Charles Avery

Starting in 2004, Charles Avery has dedicated himself to a singular world-building project through the depiction of an imaginary island. The Islanders charts the formation of Avery’s fantastical universe through drawings, sculptures, texts, ephemera and (more rarely) 16mm animations, as well as live incursions into our own world. 

 

The Island at the center of Avery’s constructed world is located among an archipelago of innumerable constituents. The gateway to the island is the town of Onomatopoeia, once the stepping off point for the pioneers who first came, the town has experienced rapid transformation from a colonial outpost, to boom town, bustling metropolis, depression ravaged slum, and finally a regenerated city of culture, and tourist destination. The margins of the artist’s fantastical world continue to expand, further illuminated with each successive work. Avery’s practice can be divided into two conceptual approaches; exploring a vividly realised fiction through improvised drawings, and testing ideas from the fields of epistemology, metaphysics, mathematics, economics, anthropology, and architecture.
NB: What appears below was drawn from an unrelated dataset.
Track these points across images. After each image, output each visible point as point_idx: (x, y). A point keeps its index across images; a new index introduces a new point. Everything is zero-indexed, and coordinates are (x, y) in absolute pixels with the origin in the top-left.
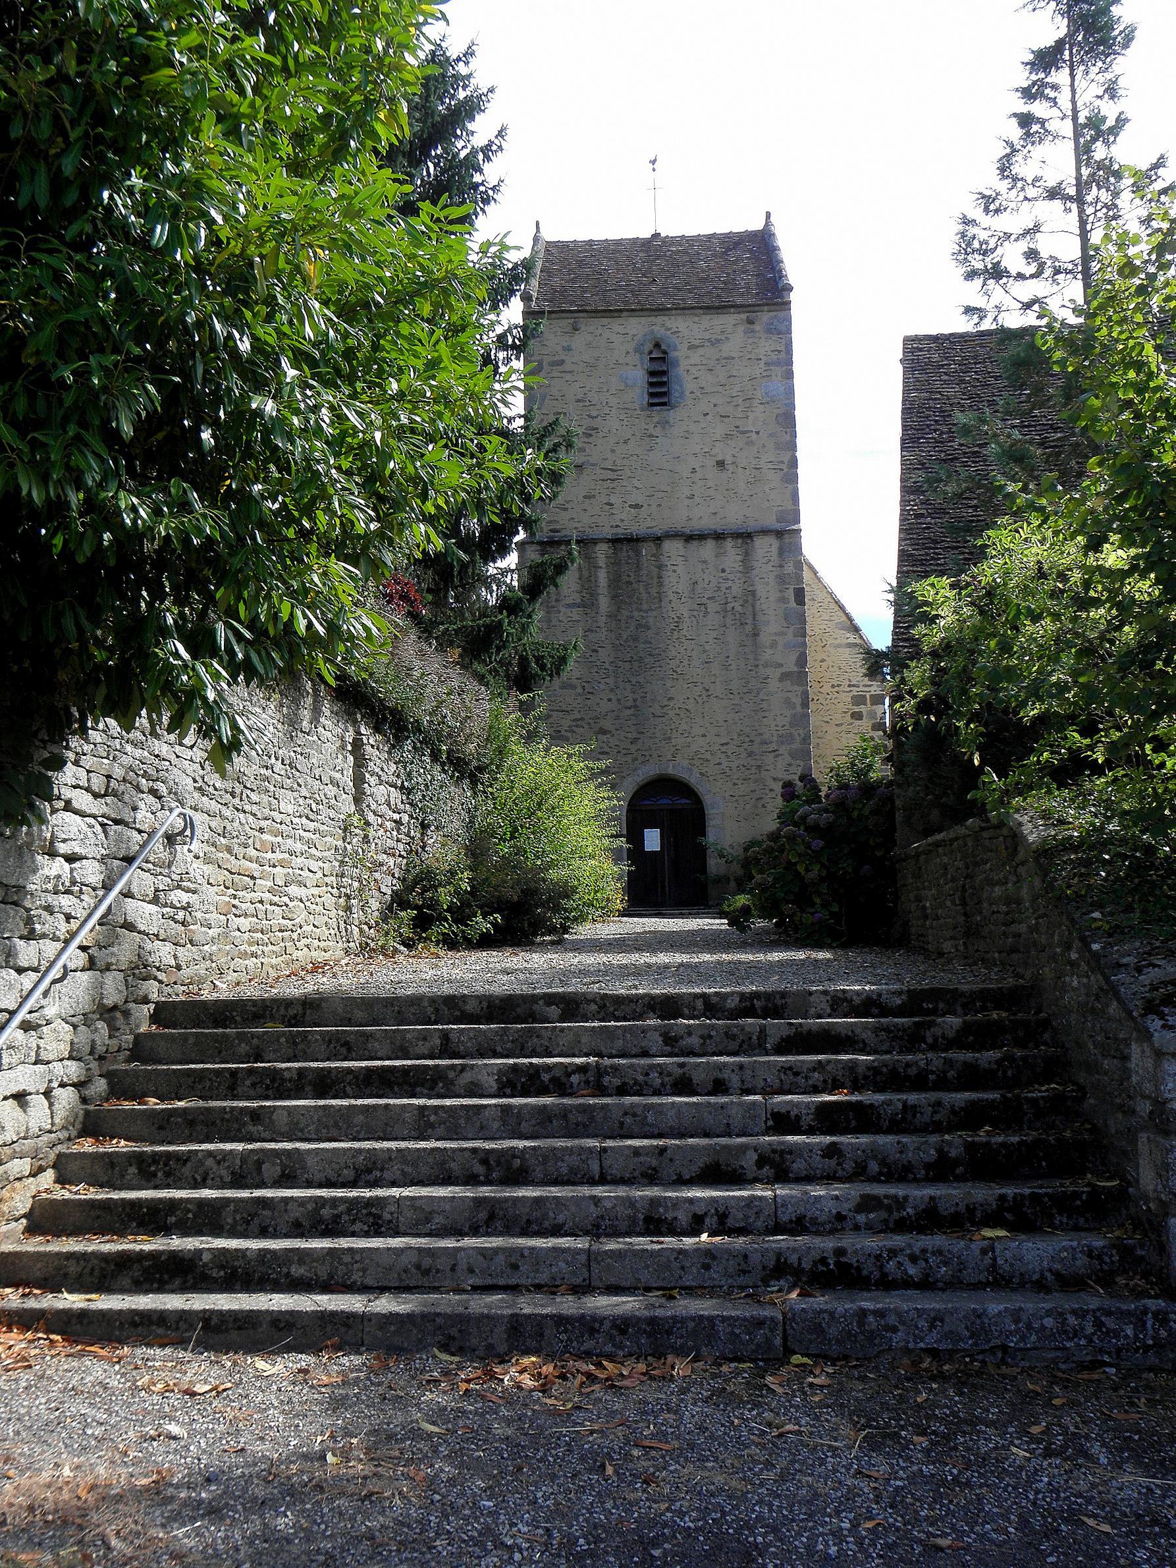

Key elements from his drawings, such as the eel stands pictured throughout this body of work, are rendered in physical form in his sculptures and installations. As Avery has said, the island – with its fantastical flora and fauna, its eccentric cosmology, and customs – is “a place that helps me to think.”

 

Charles Avery (b. 1973) lives and works in London and on the Island of Mull (UK).

 

Recent solo exhibitions include: The Taile of the One-Armed Snake, GRIMM, Amsterdam; The Gates of Onomatopoeia, Ingleby Gallery, Edinburgh; These Waters, GRIMM, New York, NY; Study #15, David Roberts Art Foundation, London; The People and Things of Onomatopoeia: Part 2, Pilar Corrias Gallery, London; What’s the Matter with Idealism?, GEM, Museum for Contemporary Art, The Hague; Fig-2 2/50 Charles Avery, ICA Studio, London. Recent exhibitions include the 16th Istanbul Biennale  titled The Seventh Continent, curated by Nicolas Bourriaud; the Royal Academy of Arts, London; NOW at the Scottish National Gallery of Modern Art, Edinburgh; and GLASSTRESS, Palazzo Franchetti, 57th Biennale di Venezia, Venice. Avery’s work can be found in the collections of Tate, London; Arts Council England Collection, London; Kunstmuseum, The Hague; Edinburgh City Art Centre Collection, Edinburgh; Museum Voorlinden, Wassenaar; Museum Boijmans van Beuningen, Rotterdam; and David Roberts Art Foundation, London, amongst others.